I quickly fell in love with the opportunity that fell into my lap. I loved being able to make extra money. I loved interacting with smart, beautiful women that were on a mission to do more with their lives. I loved meeting new people and making them feel beautiful and important when they were in my presence.

As with other direct sales companies, there was opportunity for growth and to move up. Growing with the company meant helping other women build something for themselves.

I was always so touched by all of the stories that I heard about consultants starting with nothing, to building a successful business and achieving bigger dreams than they ever thought were possible. I wanted that. I wanted to help others achieve their dreams.

I saw Mary Kay as my best opportunity to reach women and to inspire them to have more. I wanted so badly to tell everyone about this amazing opportunity that could change their lives. I’m so thankful for everyone that ever let me tell them about it and especially the ones that joined me.

I was so lit up by the things that I achieved in my business and the future success that I could see.

But a few years ago, that light started to dim. I think a lot of factors contributed to it, but the biggest one is that I stopped being honest with myself.

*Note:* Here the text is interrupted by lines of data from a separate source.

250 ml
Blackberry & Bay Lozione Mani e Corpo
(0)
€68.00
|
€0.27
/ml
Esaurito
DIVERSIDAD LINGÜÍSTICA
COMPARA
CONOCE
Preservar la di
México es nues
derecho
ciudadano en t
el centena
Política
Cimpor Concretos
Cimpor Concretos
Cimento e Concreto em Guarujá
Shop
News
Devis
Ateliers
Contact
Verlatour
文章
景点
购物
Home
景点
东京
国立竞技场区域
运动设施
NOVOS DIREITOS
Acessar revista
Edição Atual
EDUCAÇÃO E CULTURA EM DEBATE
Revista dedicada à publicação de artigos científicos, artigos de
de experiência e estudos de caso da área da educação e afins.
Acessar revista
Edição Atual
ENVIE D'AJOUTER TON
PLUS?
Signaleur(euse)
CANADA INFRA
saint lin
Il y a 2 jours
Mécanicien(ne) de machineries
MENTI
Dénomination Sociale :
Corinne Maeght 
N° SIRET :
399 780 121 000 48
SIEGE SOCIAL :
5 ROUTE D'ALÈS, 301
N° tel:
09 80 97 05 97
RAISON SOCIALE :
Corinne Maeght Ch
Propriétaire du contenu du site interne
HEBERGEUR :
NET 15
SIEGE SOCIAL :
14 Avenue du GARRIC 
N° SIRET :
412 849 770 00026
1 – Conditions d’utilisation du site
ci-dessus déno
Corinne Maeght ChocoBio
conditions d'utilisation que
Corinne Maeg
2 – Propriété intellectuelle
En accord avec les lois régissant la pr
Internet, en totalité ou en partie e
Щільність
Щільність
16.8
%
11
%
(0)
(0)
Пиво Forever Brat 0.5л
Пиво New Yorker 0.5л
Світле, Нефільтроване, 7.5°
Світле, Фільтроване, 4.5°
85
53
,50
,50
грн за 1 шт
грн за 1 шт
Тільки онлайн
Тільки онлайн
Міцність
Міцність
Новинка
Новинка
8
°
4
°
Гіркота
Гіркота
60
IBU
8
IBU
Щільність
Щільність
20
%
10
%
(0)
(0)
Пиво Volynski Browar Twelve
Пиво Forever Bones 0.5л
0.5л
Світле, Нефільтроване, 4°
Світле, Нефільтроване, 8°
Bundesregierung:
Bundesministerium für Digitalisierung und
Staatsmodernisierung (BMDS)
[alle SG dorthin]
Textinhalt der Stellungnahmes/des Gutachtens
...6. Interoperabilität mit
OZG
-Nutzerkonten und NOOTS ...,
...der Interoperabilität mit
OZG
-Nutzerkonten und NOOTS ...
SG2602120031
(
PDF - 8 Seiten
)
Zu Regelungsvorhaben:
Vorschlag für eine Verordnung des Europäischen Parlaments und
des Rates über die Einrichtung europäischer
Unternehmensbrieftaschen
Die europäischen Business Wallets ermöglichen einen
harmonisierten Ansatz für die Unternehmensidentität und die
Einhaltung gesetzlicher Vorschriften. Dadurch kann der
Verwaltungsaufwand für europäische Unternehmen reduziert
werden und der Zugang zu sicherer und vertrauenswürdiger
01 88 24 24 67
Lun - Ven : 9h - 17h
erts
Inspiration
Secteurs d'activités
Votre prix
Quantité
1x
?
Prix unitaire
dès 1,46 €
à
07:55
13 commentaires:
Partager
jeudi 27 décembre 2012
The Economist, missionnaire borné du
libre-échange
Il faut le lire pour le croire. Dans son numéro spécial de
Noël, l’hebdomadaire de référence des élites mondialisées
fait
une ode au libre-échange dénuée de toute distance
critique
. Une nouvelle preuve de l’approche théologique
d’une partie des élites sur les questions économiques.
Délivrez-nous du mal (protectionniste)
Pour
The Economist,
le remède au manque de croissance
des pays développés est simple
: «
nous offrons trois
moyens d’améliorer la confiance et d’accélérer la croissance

My dream was to be a director so that I could help others have more in life and know that they were capable of having more. Deep down I knew that I wanted to help others outside of Mary Kay, but I was ashamed to admit it and I was ashamed of quitting.

I really didn’t want to quit. Direct sales is hard and can get a bad rep. I didn’t want to be another ‘failed’ consultant. I didn’t want to not achieve my dreams because I feared that someone might see me and think that if I couldn’t do it, then they wouldn’t be able to. I know that direct sales can work. Anything can work if you work at it. I just didn’t want to work at it anymore and felt guilty admitting that.

Over the past few months, I’ve finally been closing out my business and letting people know that I won’t be a consultant any more. It’s been really hard for me to admit that I’m done with it.

When I first had thoughts of closing my business, I really felt like I had failed. So many people have supported me along the way and I feel like I’ve let them down. I was disappointed in myself for not achieving the dream that I had set out for myself. The dream that I thought I had so badly wanted.

I’ve realized not achieving my dream of becoming a Mary Kay Director is ok. I’ve realized that my decisions for my life are not about other people. I don’t have to carry things around that don’t serve me anymore.

Mary Kay has taught me so much and I am forever grateful. Having my business was such an important chapter in my life. Without it, I wouldn’t have so much of the confidence, knowledge and skills that are so necessary for my future.

Letting go of my business does not mean I failed. Letting go of my business means that I tried something, put my best effort into it and decided it was not for me. I made the decision to move forward in another direction in my life. I realized that I could not hold on to a dream that I no longer wanted in order to make space to achieve the bigger dream that will really feed my soul.

I’m not sure if anyone can relate, but if you are holding on to anything that doesn’t serve you anymore, it’s ok to let go. You grow and change throughout life and that is normal. Just because you decide that something isn’t for you any more doesn’t mean that you failed or weren’t successful. It means that you are being honest with yourself and are really ready to move towards what you were meant to do.